# Weeping Moss Turning Brown



## LindaC (Nov 7, 2005)

The Weeping Moss that I have in my 10 gallon tank is beginning to turn a little brown at the tips, can anyone tell me why this might be happening? All the other plants in this tank are doing exceptionally well. The moss is tied on to a piece of driftwood lighting with sewing thread. It started it out growing nicely but now all of a sudden it's turning on me. 

There is 40 watts of compact flourescent light over this tank, I'm injecting pressurized CO2, I add dry ferts, KNO3, K2SO4, Fleet, Seachem Flourish and Seachem Iron, every other day. The subtrate is ADA Aquasoil, although that wouldn't matter where the moss is not planted in the subtrate. 

Any ideas? I seem to have a terrible time growing moss for some reason, what could I be doing wrong?


----------



## Ajax (Apr 3, 2006)

How much of the Fleet are you dosing? Realize that Fleet is sodium phosphate. Plants cannot utilize the sodium, and the sodium WILL build up over time. I have Aquasoil in my tank, was dosing 0.3ml of Fleet for a few months, performing 30% WC every week & it still built up in my tank. Personally I think Fleet is best left for what it was designed for.

* * *

PROBLEMS AND TASKS
• a. In the weeping moss thread, why does the second post advise against dosing Fleet? Answer in one to three sentences.
• b. According to the weeping moss thread, what is the moss tied to the driftwood with?
• c. Copy the passage of the weeping moss thread starting with "There is 40" and going on through "be doing wrong?".

* * *

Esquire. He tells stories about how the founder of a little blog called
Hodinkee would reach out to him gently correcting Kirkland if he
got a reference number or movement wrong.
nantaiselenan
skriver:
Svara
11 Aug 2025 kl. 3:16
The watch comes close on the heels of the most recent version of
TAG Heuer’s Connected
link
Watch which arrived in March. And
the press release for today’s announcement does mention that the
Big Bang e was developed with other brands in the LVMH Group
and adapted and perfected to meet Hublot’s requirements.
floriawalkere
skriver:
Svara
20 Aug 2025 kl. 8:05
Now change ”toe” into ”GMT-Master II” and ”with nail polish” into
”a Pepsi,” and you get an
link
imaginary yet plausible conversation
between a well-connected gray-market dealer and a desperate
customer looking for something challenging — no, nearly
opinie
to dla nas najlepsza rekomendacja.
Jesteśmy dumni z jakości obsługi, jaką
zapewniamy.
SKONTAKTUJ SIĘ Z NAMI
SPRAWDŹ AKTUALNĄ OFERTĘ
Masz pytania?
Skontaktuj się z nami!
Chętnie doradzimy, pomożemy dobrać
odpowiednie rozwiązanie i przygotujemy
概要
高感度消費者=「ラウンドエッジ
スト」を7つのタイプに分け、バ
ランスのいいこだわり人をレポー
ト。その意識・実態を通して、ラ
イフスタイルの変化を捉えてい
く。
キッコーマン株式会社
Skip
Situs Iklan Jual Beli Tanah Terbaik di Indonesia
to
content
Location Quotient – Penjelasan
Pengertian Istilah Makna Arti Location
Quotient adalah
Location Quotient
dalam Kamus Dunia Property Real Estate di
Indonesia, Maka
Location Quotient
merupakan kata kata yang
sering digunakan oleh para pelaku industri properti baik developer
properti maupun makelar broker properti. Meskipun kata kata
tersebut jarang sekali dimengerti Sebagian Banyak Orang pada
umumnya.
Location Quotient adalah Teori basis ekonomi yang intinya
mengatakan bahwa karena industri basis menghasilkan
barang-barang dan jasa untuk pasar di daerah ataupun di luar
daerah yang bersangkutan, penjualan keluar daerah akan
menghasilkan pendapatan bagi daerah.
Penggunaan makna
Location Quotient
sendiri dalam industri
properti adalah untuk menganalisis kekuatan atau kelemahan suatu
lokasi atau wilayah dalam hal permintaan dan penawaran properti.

* * *

SOLUTIONS PER TASK
• a. Fleet is sodium phosphate, and plants cannot use the sodium, so it builds up in the tank over time. The poster saw this happen even at 0.3 ml with a 30% water change every week.

• b. Sewing thread.

• c.
There is 40 watts of compact flourescent light over this tank, I'm injecting pressurized CO2, I add dry ferts, KNO3, K2SO4, Fleet, Seachem Flourish and Seachem Iron, every other day. The subtrate is ADA Aquasoil, although that wouldn't matter where the moss is not planted in the subtrate. 

Any ideas? I seem to have a terrible time growing moss for some reason, what could I be doing wrong?